Choose your packages and what not, let the install continue.
After files have been copied, the SuSE installer will reboot your machine. If you let it try to boot off the USB disk, it will fail, dumping you back to a $ prompt.
Boot from the DVD/CD again, and choose Installation (NOT rescue system!).
The installer will start up again, will go through hardware detection and so forth. Once it is ready, click on Abort. This will abort the installation procedure and dump you back to a text-mode menu. Use this to boot the installed operating system.
This will continue the installation where it left off before the first reboot. Allow it to complete, and log in.
Open a terminal, and su to root — i.e. enter the command su and provide the root password you specified during installation when requested.
Edit the file /etc/sysconfig/kernel
Add the parameters usb-storage, usbcore, ehci-hcd and scsi-mod to the INITRD_MODULES line - this should be very near to the top of the file. Append them to whatever’s there already, as that is still required.
Save the file.
Now run the command mkinitrd -o /boot/initrd-2.6.13-15-default. If you have a different kernel version, you will need to replace 2.6.13-15-default with whatever your system uses. Have a look in /boot/ and you should see the correct name there. If you get any errors about dependencies from this, something is wrong.

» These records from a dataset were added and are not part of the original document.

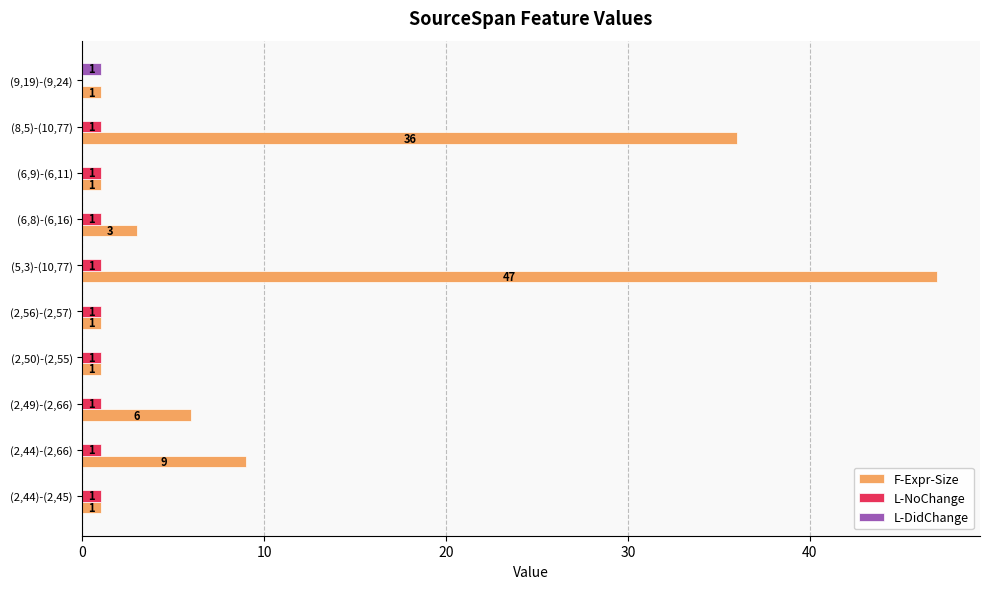

Which series changed the most between (5,3)-(10,77) and (8,5)-(10,77)?

F-Expr-Size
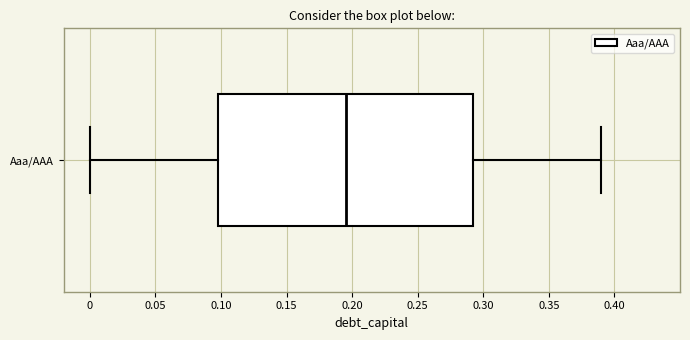

Read this box plot against the x-axis: the position of the median line, the range covered by the box, and the ends of both whiskers. The values are not printed on the chart, so give them approximately, as read against the axis.

median 0.195, box 0.100 to 0.295, whiskers 0.000 to 0.390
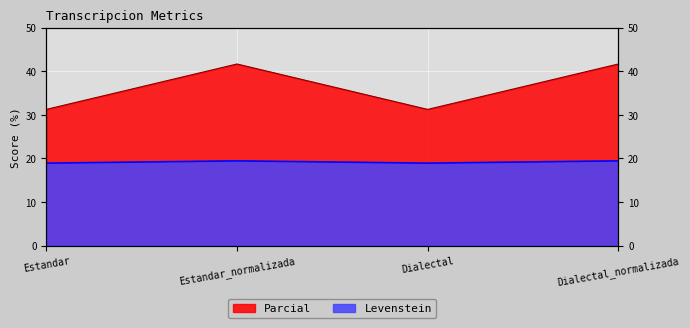

What is the difference between the maximum and minimum values in the Levenstein series?

0.5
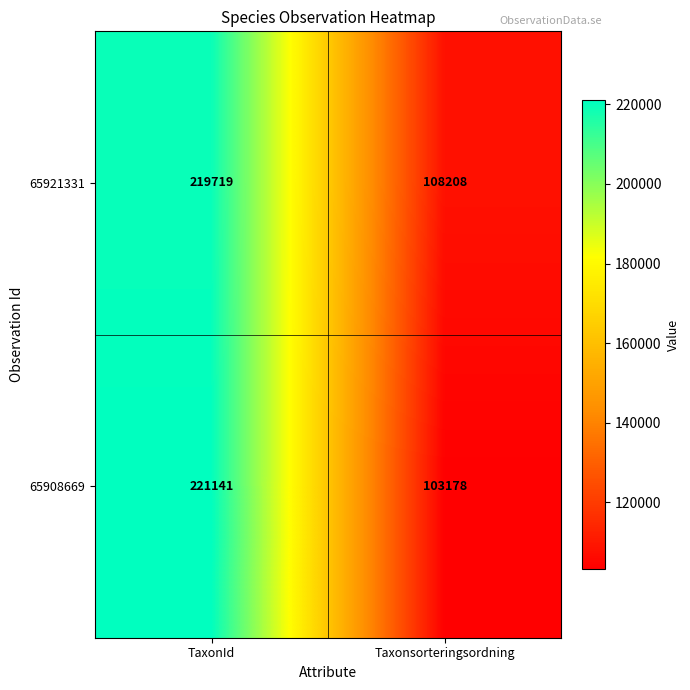

The 65908669 series shows 155083 at Taxonsorteringsordning. True or false?

False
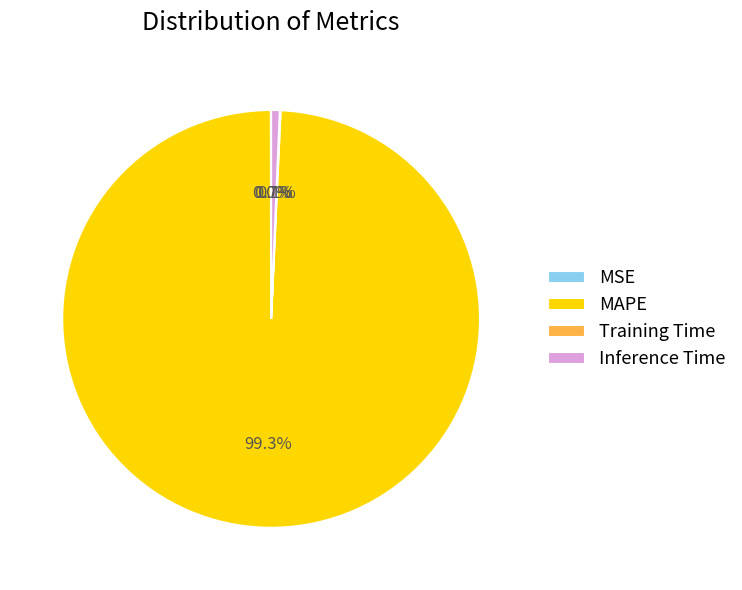

What is the largest slice in the pie chart?

MAPE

Now edit the file /boot/grub/menu.lst
Go to the section that defines the normal menu item you would select to boot SuSE 10 (usually the one beginning with title SUSE LINUX 10.0, and edit the line initrd /boot/initrd to read initrd /boot/initrd-2.6.13-15-default (or whatever version you have, as mentioned above).
Save the file
Now reboot, and you should be able to boot from your USB disk. I would advise that you go and edit menu.lst again and set the default operating system to one that resides on one of your normal internal disks, as bad things will probably happen if grub tries to boot off the USB disk while its disconnected. This information was pieced together from a few different guides I found on Google for other distributions — Hope it works for you.